-- Records supplied follows --

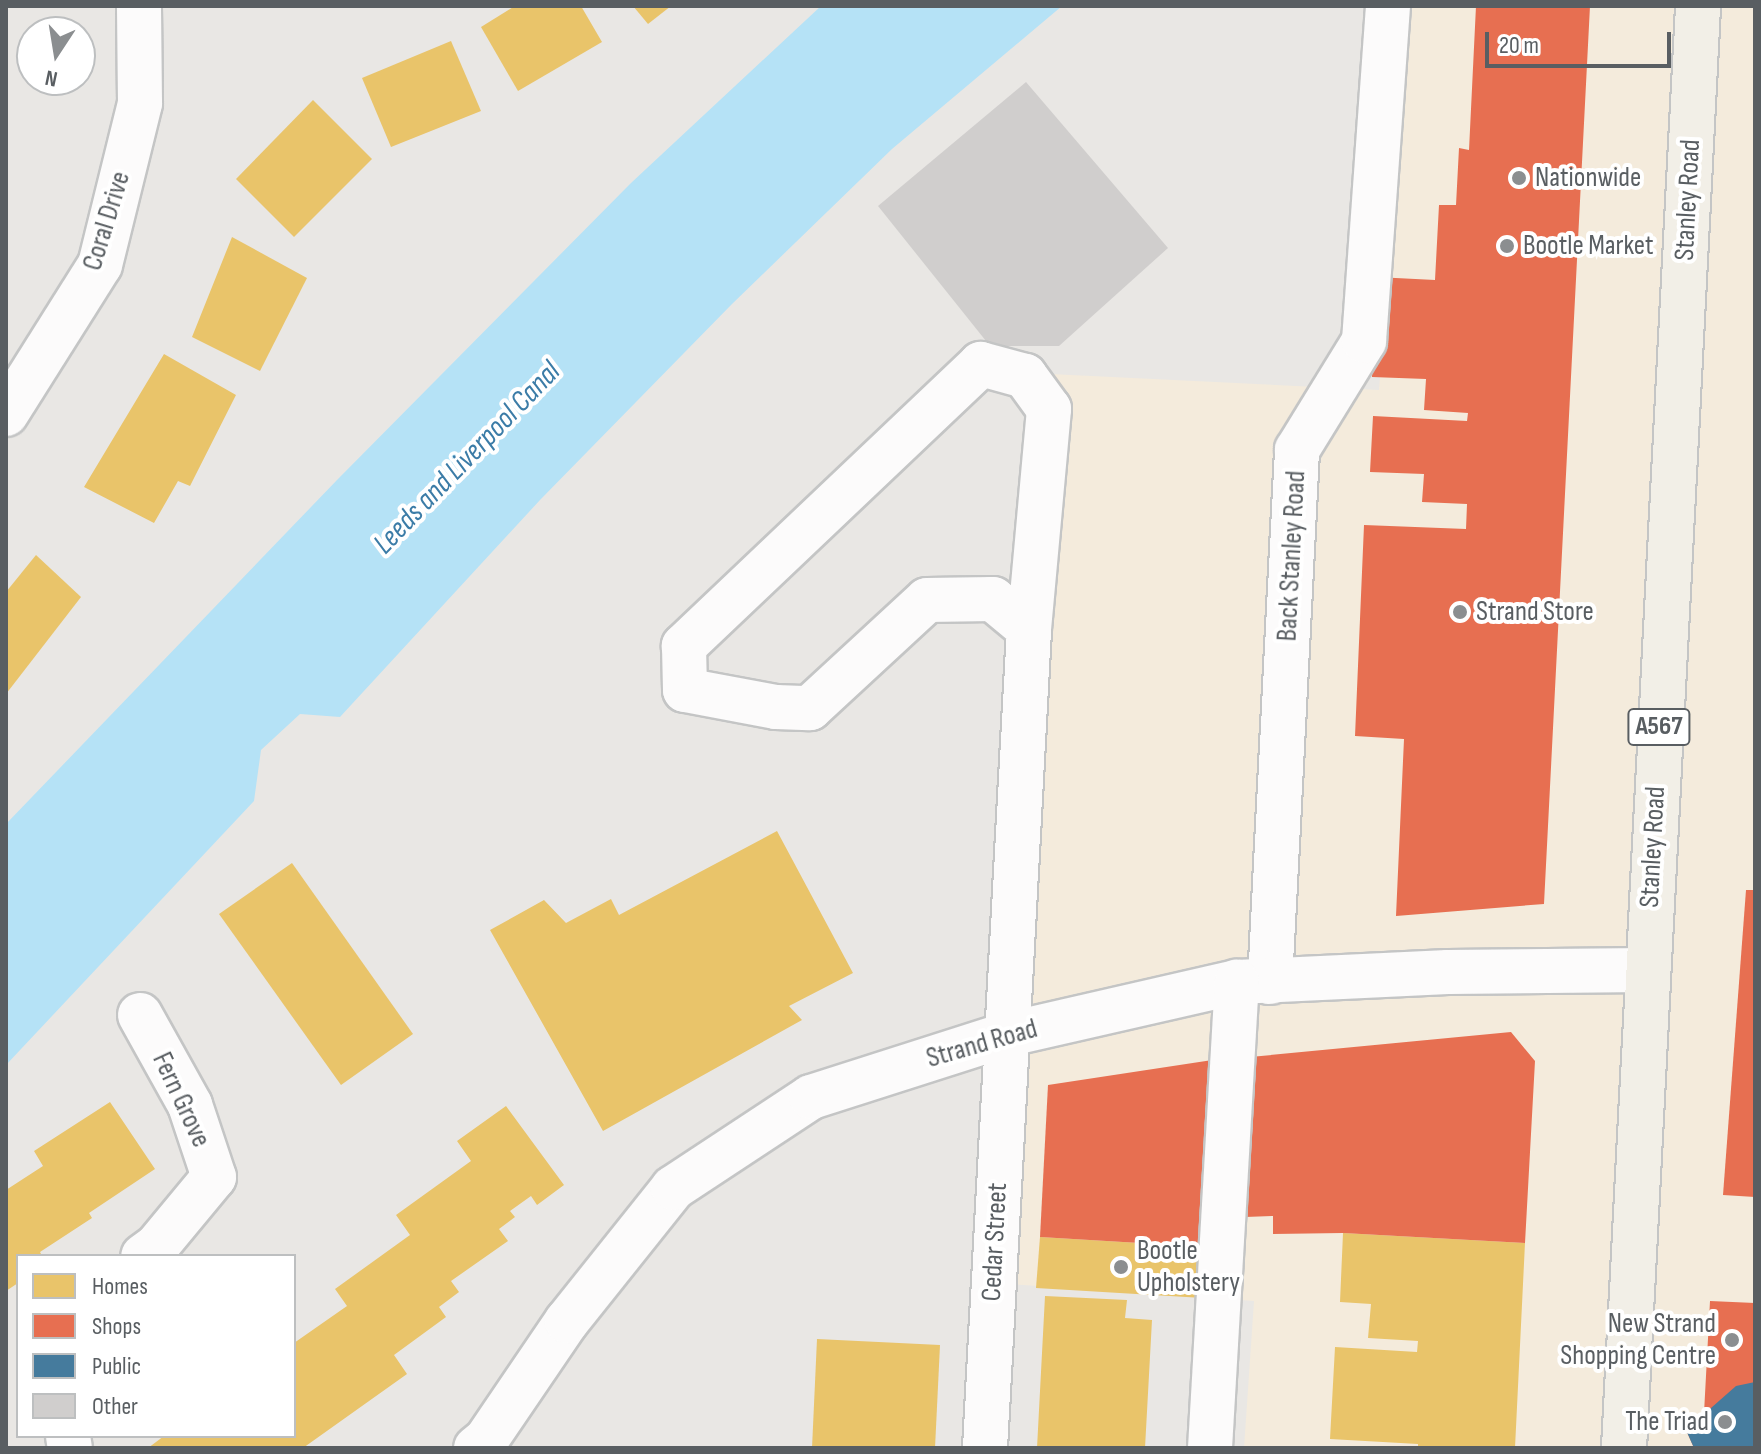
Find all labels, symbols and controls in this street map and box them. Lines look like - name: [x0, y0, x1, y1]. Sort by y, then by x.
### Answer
- north arrow: [16, 16, 96, 96]
- scale bar: [1489, 16, 1675, 66]
- text: 20 m: [1499, 31, 1539, 60]
- text: N: [43, 64, 60, 92]
- street label: Stanley Road: [1668, 139, 1708, 261]
- place label: Nationwide: [1535, 161, 1641, 195]
- street label: Coral Drive: [76, 167, 138, 275]
- marker: Nationwide: [1510, 169, 1528, 187]
- place label: Bootle Market: [1523, 229, 1654, 263]
- marker: Bootle Market: [1498, 237, 1516, 255]
- water label: Leeds and Liverpool Canal: [366, 354, 568, 562]
- street label: Back Stanley Road: [1271, 470, 1313, 642]
- place label: Strand Store: [1476, 595, 1594, 629]
- marker: Strand Store: [1451, 603, 1469, 621]
- road number: A567: [1627, 705, 1691, 749]
- street label: Stanley Road: [1633, 786, 1673, 908]
- street label: Strand Road: [923, 1012, 1041, 1076]
- street label: Fern Grove: [144, 1047, 218, 1153]
- street label: Cedar Street: [975, 1182, 1015, 1302]
- place label: Bootle Upholstery: [1137, 1234, 1240, 1300]
- legend: [16, 1254, 296, 1438]
- marker: Bootle Upholstery: [1112, 1258, 1130, 1276]
- text: Homes: [92, 1272, 148, 1301]
- place label: New Strand Shopping Centre: [1560, 1307, 1716, 1373]
- text: Shops: [92, 1312, 141, 1341]
- marker: New Strand Shopping Centre: [1723, 1331, 1741, 1349]
- text: Public: [92, 1352, 141, 1381]
- text: Other: [92, 1392, 138, 1421]
- place label: The Triad: [1625, 1405, 1709, 1439]
- marker: The Triad: [1716, 1413, 1734, 1431]

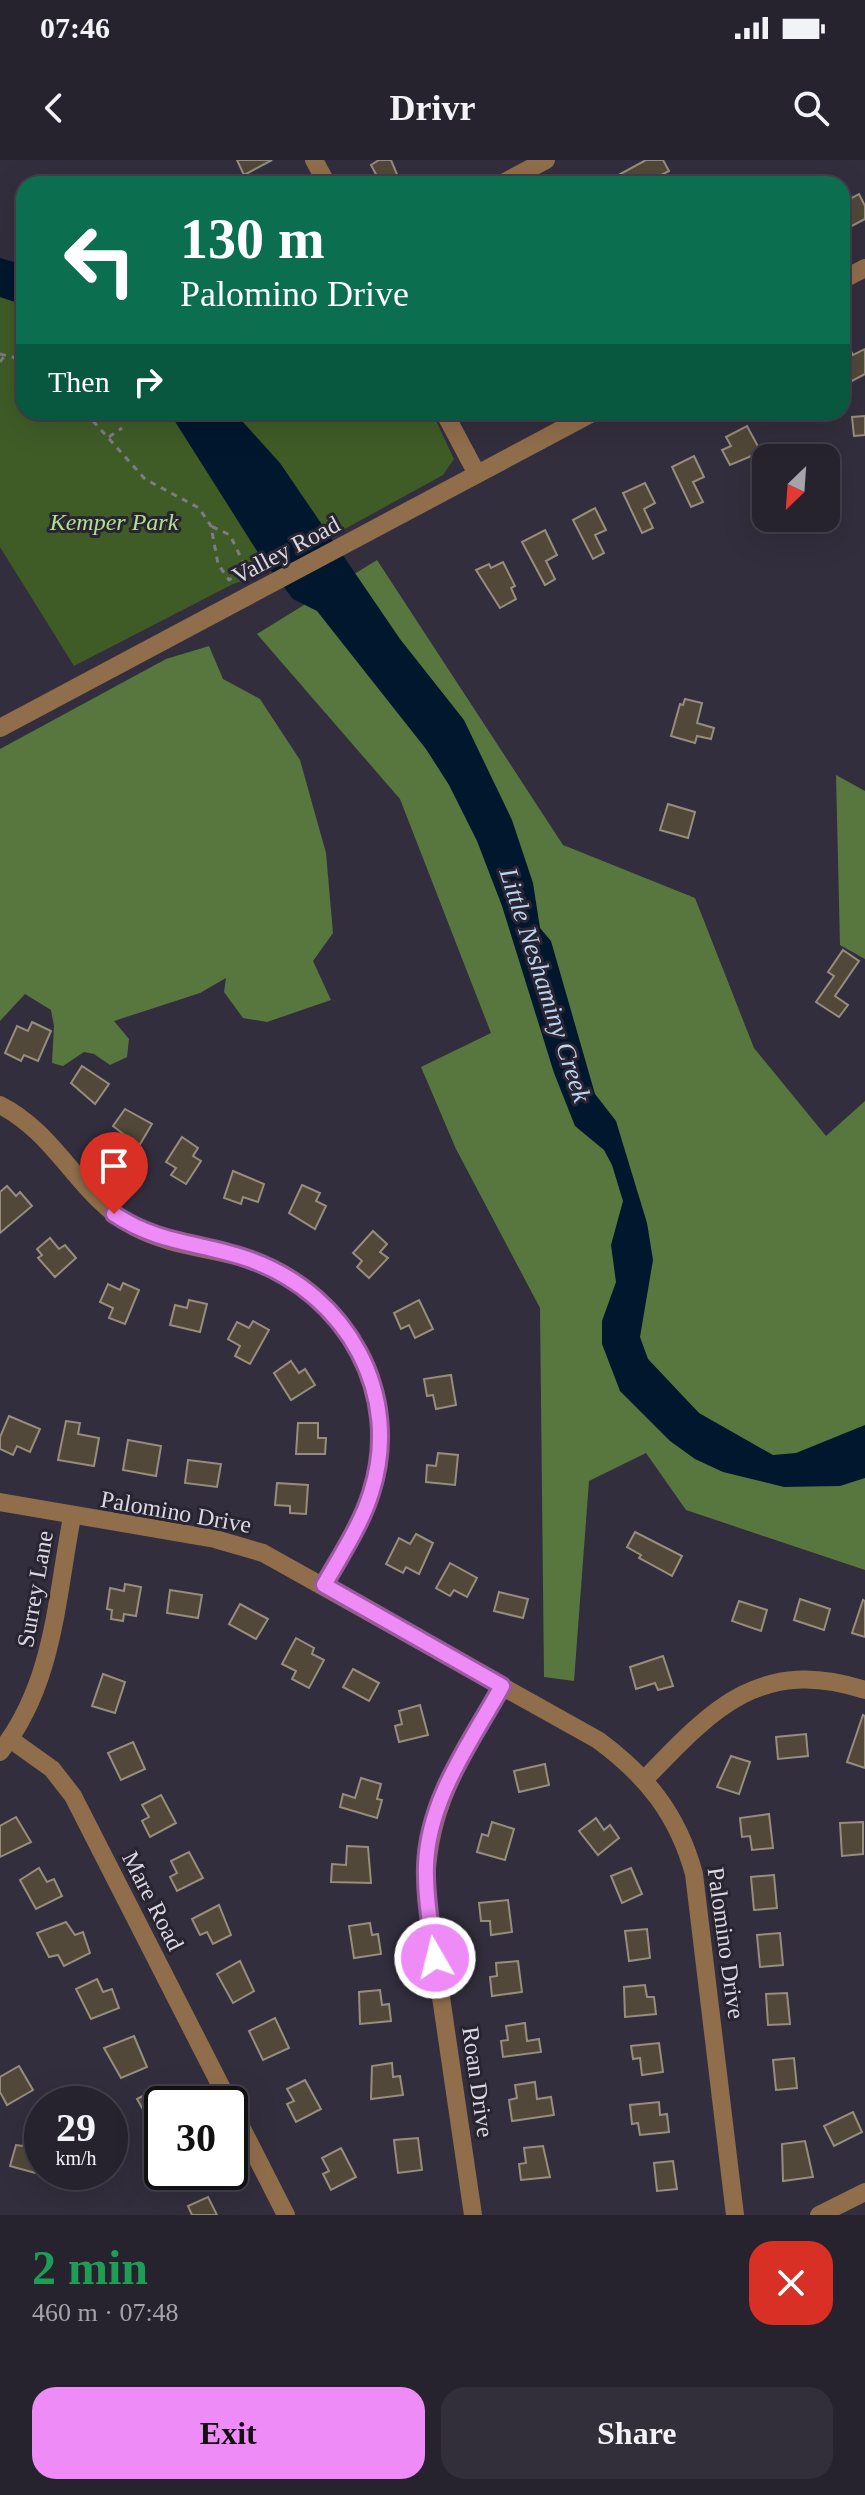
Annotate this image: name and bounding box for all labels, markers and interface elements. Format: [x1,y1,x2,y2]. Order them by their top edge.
text: 07:46 [40,11,110,44]
icon: back [32,86,76,130]
icon: search [789,86,833,130]
text: Drivr [390,88,475,128]
icon: left [48,208,152,312]
text: 130 m [180,208,325,270]
text: Palomino Drive [180,274,409,314]
icon: right [126,360,170,404]
text: Then [48,365,110,398]
north arrow [752,444,840,532]
map controls [752,444,840,532]
park label: Kemper Park [49,509,179,535]
street label: Valley Road [228,511,344,589]
water label: Little Neshaminy Creek [493,863,597,1106]
pin [80,1132,148,1214]
icon: arrive [92,1144,136,1188]
street label: Palomino Drive [99,1486,253,1538]
street label: Surrey Lane [12,1529,58,1649]
street label: Mare Road [117,1847,189,1955]
street label: Palomino Drive [703,1866,749,2020]
position arrow [393,1916,477,2000]
street label: Roan Drive [457,2025,499,2139]
speed limit sign: 30 [144,2086,248,2190]
text: 29 [56,2105,96,2150]
text: km/h [55,2147,97,2169]
text: 2 min [32,2241,148,2294]
button: close [749,2241,833,2325]
text: 460 m · 07:48 [32,2298,179,2327]
button: Exit [32,2387,425,2479]
button: Share [441,2387,833,2479]

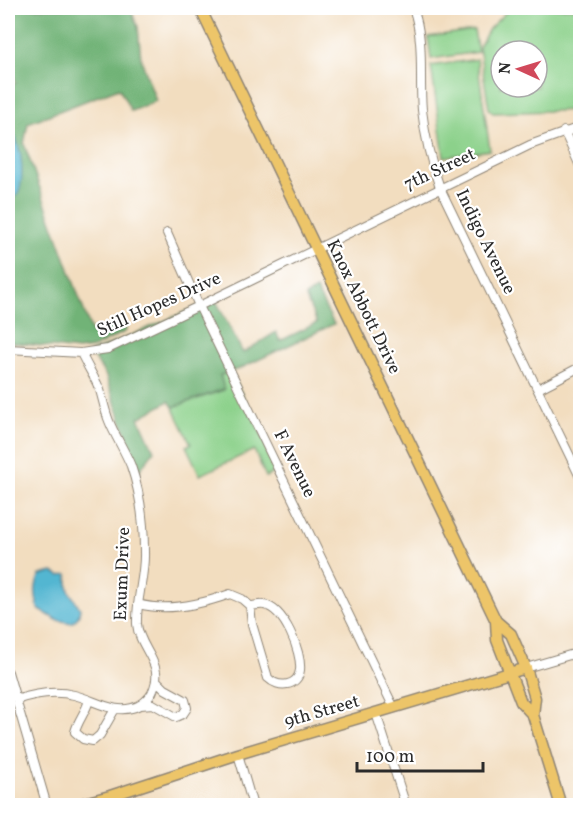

-- Records supplied concluded --

Only exact repeats of the lines from the one containing "Annotate this image: name" through the end of the listing above are wanted here; pictures are not.

Annotate this image: name and bounding box for all labels, markers and interface elements. Format: [x1,y1,x2,y2]. Order them by their top edge.
text: 07:46 [40,11,110,44]
icon: back [32,86,76,130]
icon: search [789,86,833,130]
text: Drivr [390,88,475,128]
icon: left [48,208,152,312]
text: 130 m [180,208,325,270]
text: Palomino Drive [180,274,409,314]
icon: right [126,360,170,404]
text: Then [48,365,110,398]
north arrow [752,444,840,532]
map controls [752,444,840,532]
park label: Kemper Park [49,509,179,535]
street label: Valley Road [228,511,344,589]
water label: Little Neshaminy Creek [493,863,597,1106]
pin [80,1132,148,1214]
icon: arrive [92,1144,136,1188]
street label: Palomino Drive [99,1486,253,1538]
street label: Surrey Lane [12,1529,58,1649]
street label: Mare Road [117,1847,189,1955]
street label: Palomino Drive [703,1866,749,2020]
position arrow [393,1916,477,2000]
street label: Roan Drive [457,2025,499,2139]
speed limit sign: 30 [144,2086,248,2190]
text: 29 [56,2105,96,2150]
text: km/h [55,2147,97,2169]
text: 2 min [32,2241,148,2294]
button: close [749,2241,833,2325]
text: 460 m · 07:48 [32,2298,179,2327]
button: Exit [32,2387,425,2479]
button: Share [441,2387,833,2479]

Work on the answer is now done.